Summary of contents:
“An unexpected problem discovered during the RAE and after the submission date was the use of Digital Object Identifiers (DOI) to reference published research outputs. Some academic staff were not aware of there existence or intended use. Whenever a DOI was submitted it had to be checked immediately since experience showed that a high portion of references were wrong, inaccessible or incomplete. Despite assurances from the RAE organisers that they had arrangements in place to access all published outputs with a DOI, from about March 2008 onwards CURVE staff were regularly contacted by them to obtain electronic copies as they had been unable to access the output.

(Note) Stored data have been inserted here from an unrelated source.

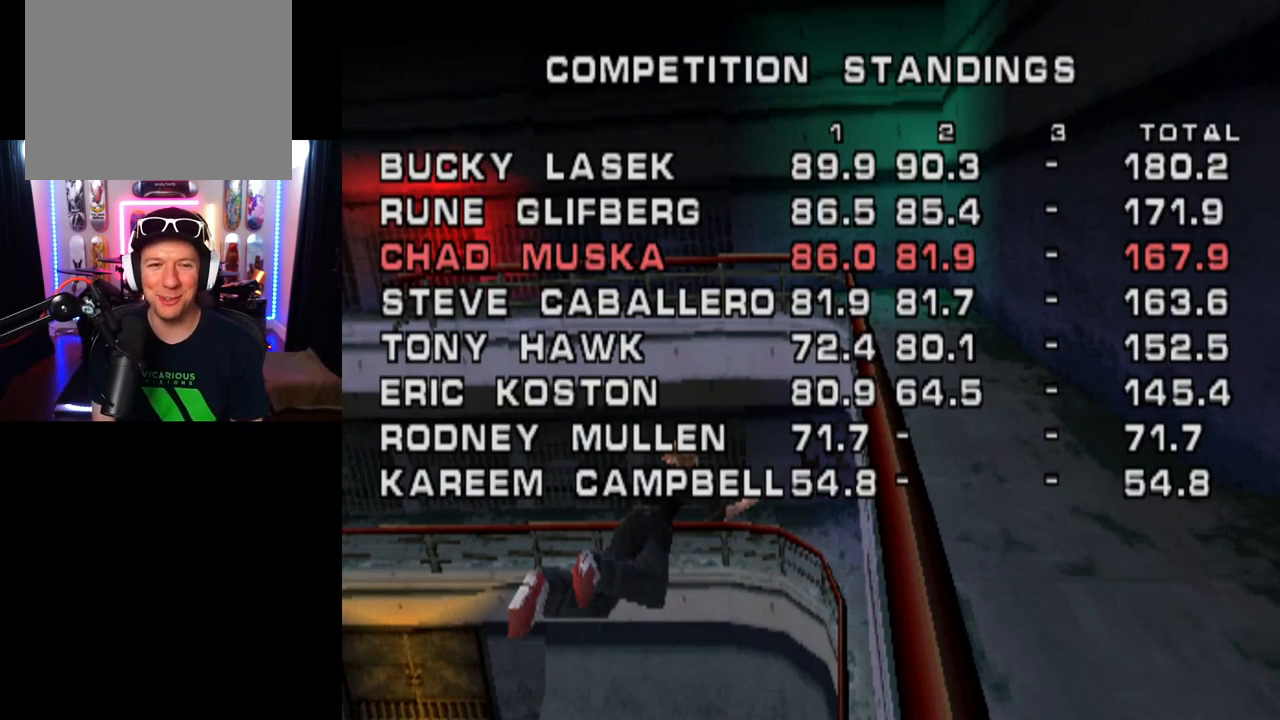
{"buttons": [], "left_stick": "center", "right_stick": "center", "events": [[117, "CROSS", "down"], [284, "CROSS", "up"]]}
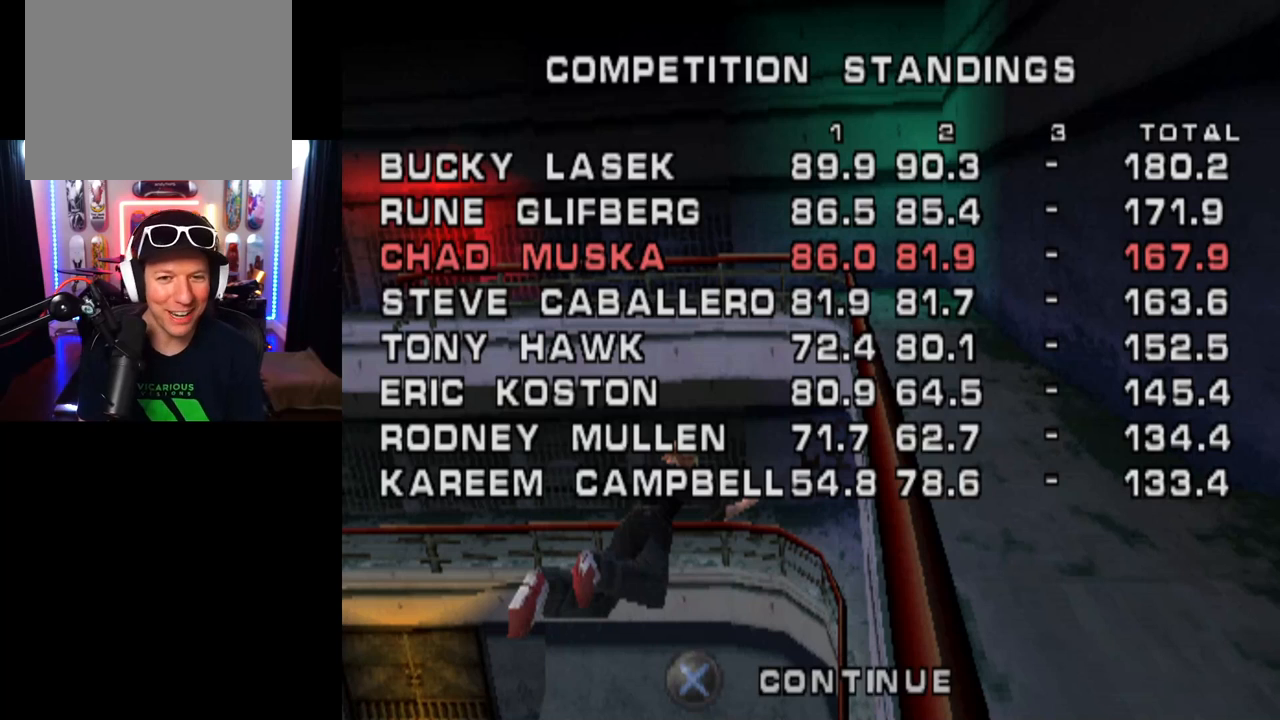
{"buttons": ["CROSS"], "left_stick": "center", "right_stick": "center", "events": [[384, "CROSS", "down"]]}
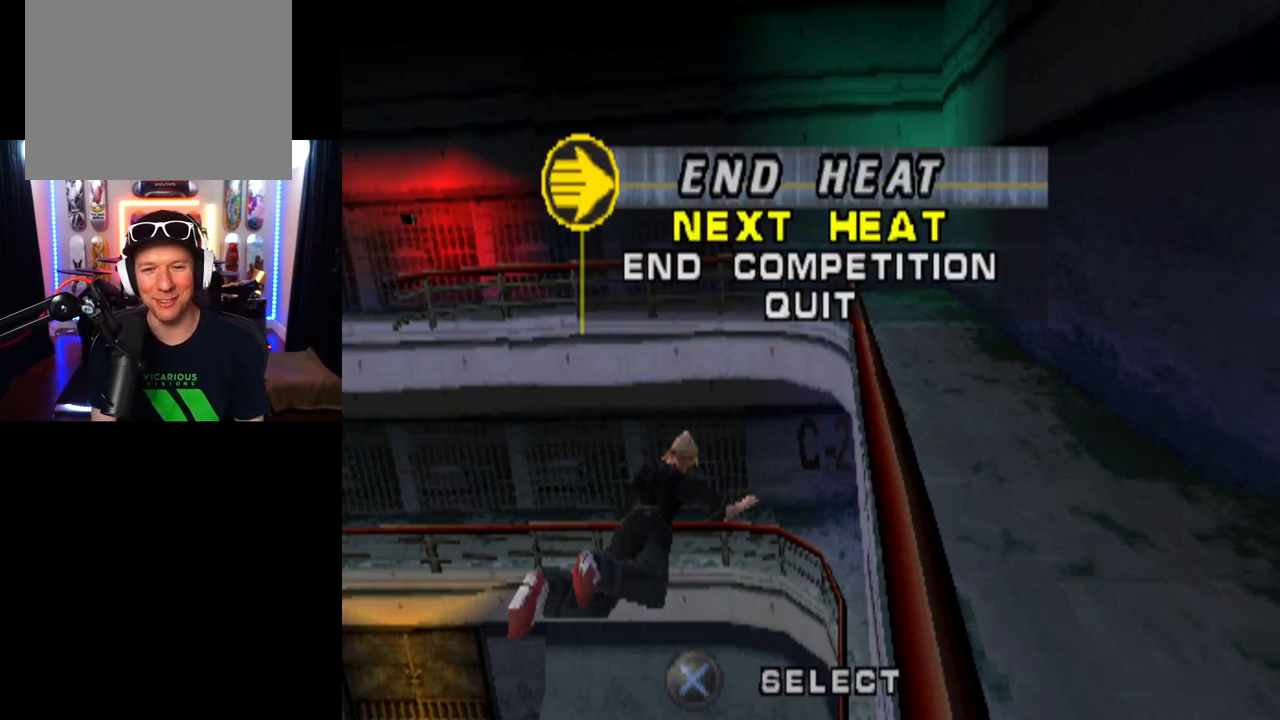
{"buttons": [], "left_stick": "center", "right_stick": "center", "events": [[34, "CROSS", "up"]]}
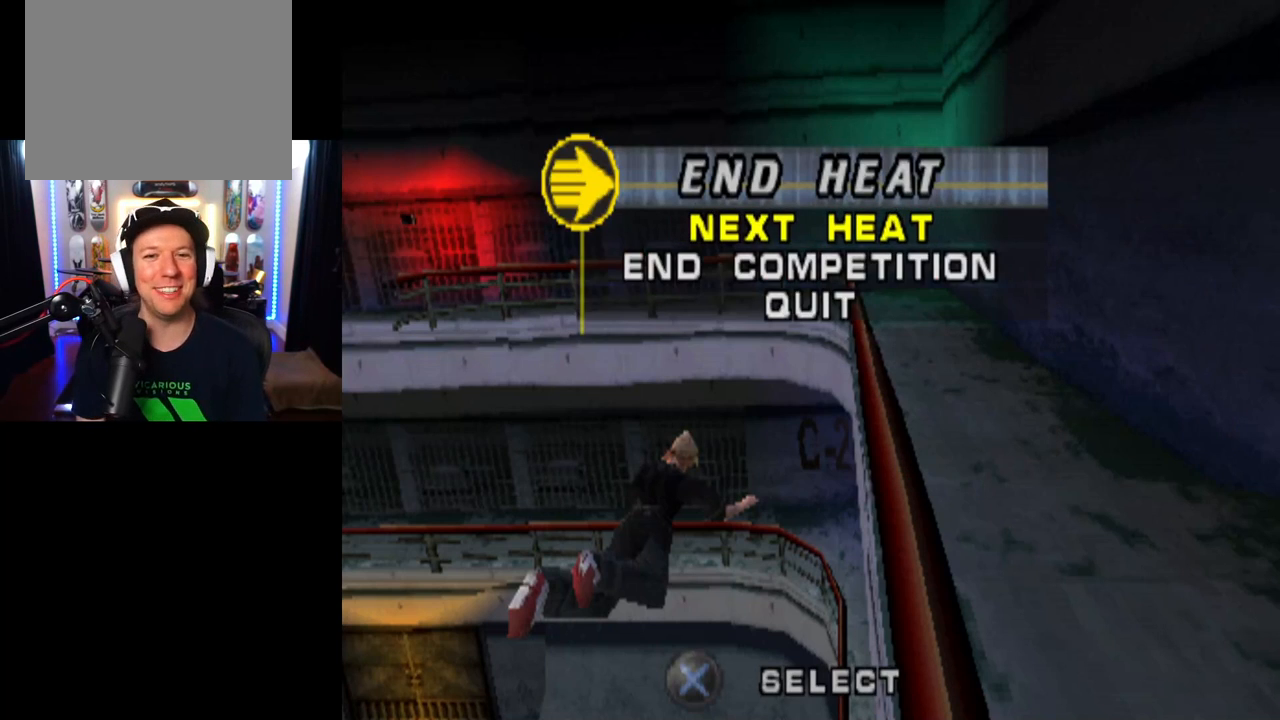
{"buttons": [], "left_stick": "center", "right_stick": "center", "events": []}
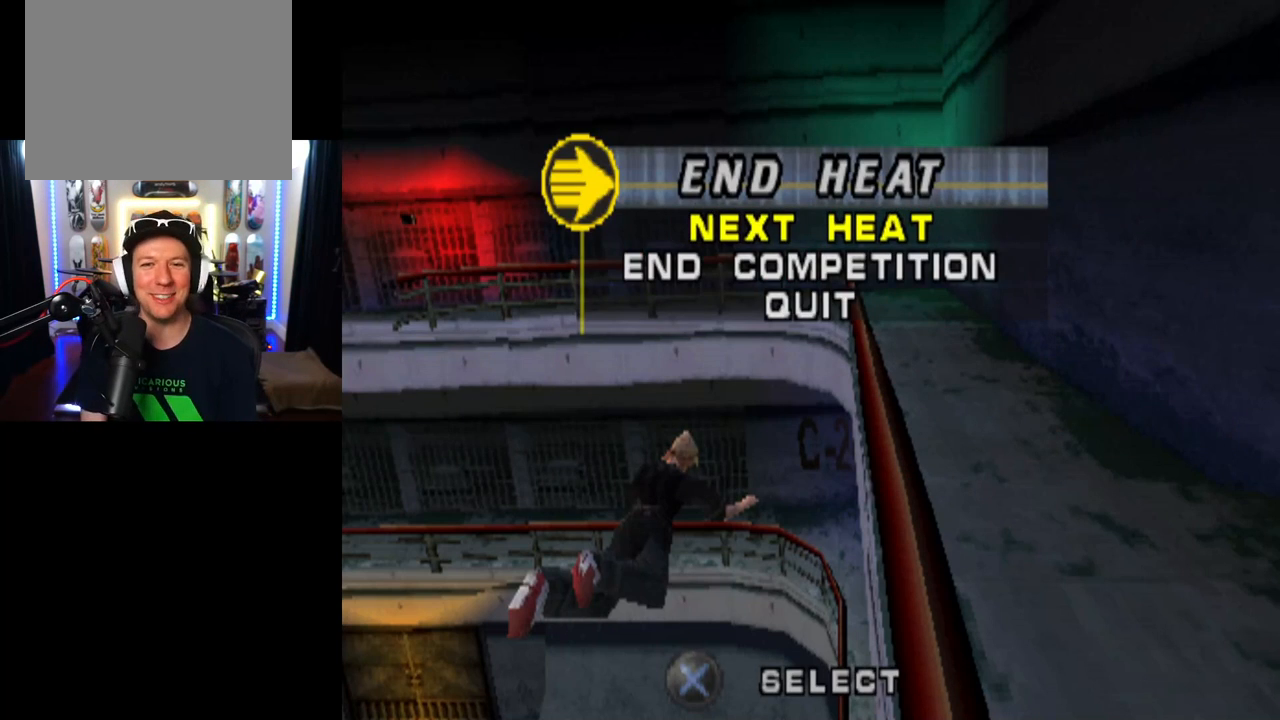
{"buttons": [], "left_stick": "center", "right_stick": "center", "events": [[167, "CROSS", "down"], [317, "CROSS", "up"]]}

In many cases a correct DOI had been given and it could be accessed from the University because the library had a subscription to the journal. In other cases the electronic copy of the output had to be resent again, highlighting the need to store all output in a repository.”

The project also records concern that the availabilty of (at least) two electronic versions (publisher’s and repository’s may dilute any impact factor in future metrics-based Research Assessment)

Comments:
Good example of a problem that repositories can help overcome by providing a single point of reference for institutional outputs (though questions about versions may exist). Also a useful pointer to the problems which authenticated/ restricted access sources may cause for future metrics-based research assessment.

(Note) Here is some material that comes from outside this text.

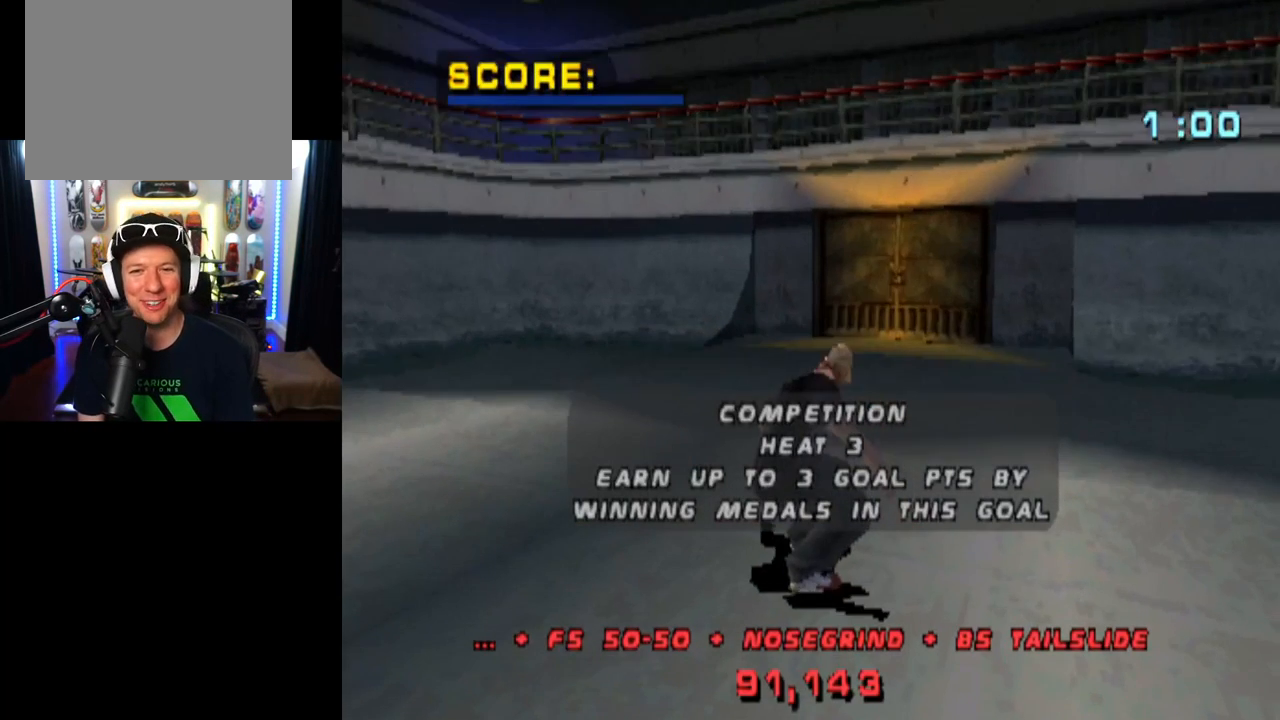
{"buttons": [], "left_stick": "center", "right_stick": "center", "events": []}
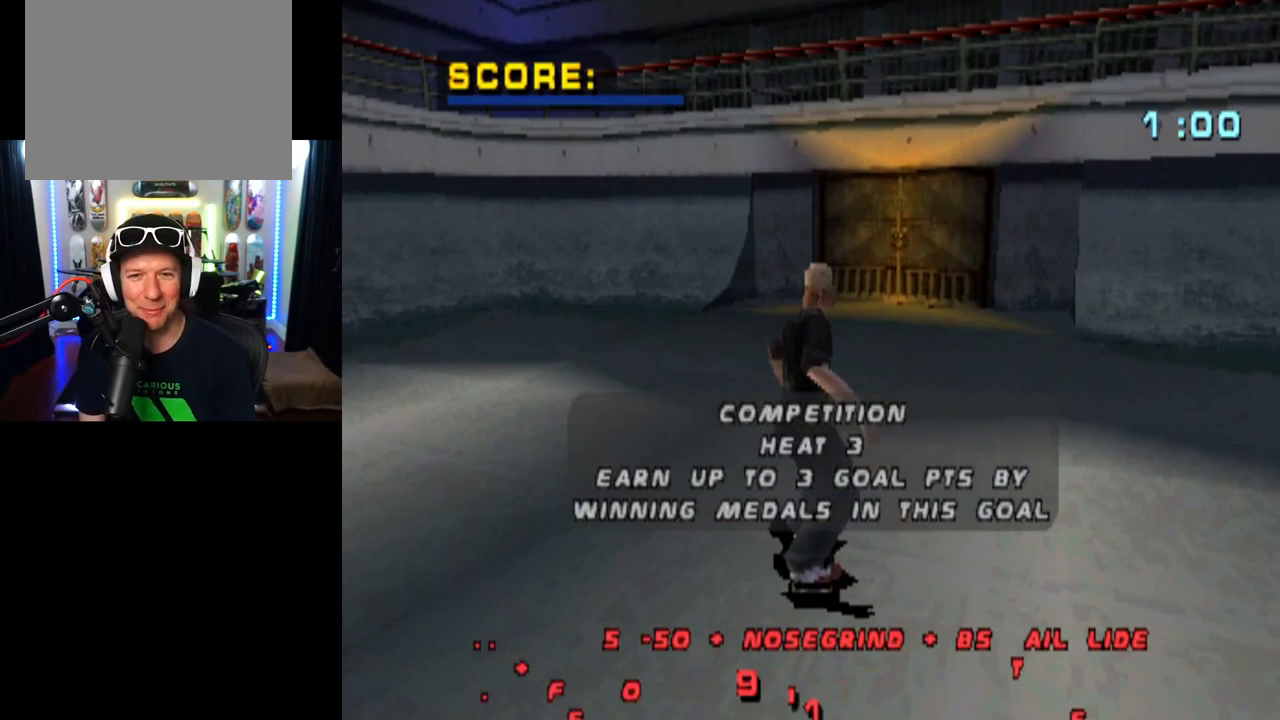
{"buttons": ["CROSS"], "left_stick": "center", "right_stick": "center", "events": [[484, "CROSS", "down"]]}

Date Released: August 2008

URI for Output: http://cuba.coventry.ac.uk/curve/files/2008/10/curve_final_report.doc

Output – CURVE – Final Report:availability of key research

Title: JISC Final Report – CURVE

Page: 6

Summary of contents:

“the data collection required to support the RAE submission provided a representative sample of all the various types of research outputs used across the institution. At the start of the data collection exercise, approximately 40% of all members of staff submitted did not have complete and correct citation information about all of their four chosen outputs. Surprisingly approximately 18% did not have physical copies of their selected outputs. Reasons given included they had been mislaid, they had given away their last copy or had never received a copy from the publisher. The most common reason given in creative subjects was they had sold the artwork and had not taken a photographic copy. By the end of the data collection process we had resolved all of the issues or had substituted equivalent outputs. This highlighted the need for a systematic process to collect all outputs as they are generated and store them in a repository.”

Comments:
The project’s findings about the unavailabilty of copies of and inaccuracy of information about each academic’s four most important works over the preceding 8 years highlight the need for techncial and procedural systems (such as repositories and policies) to help academics in managing their work and help institutions retain access to ‘their’ assets.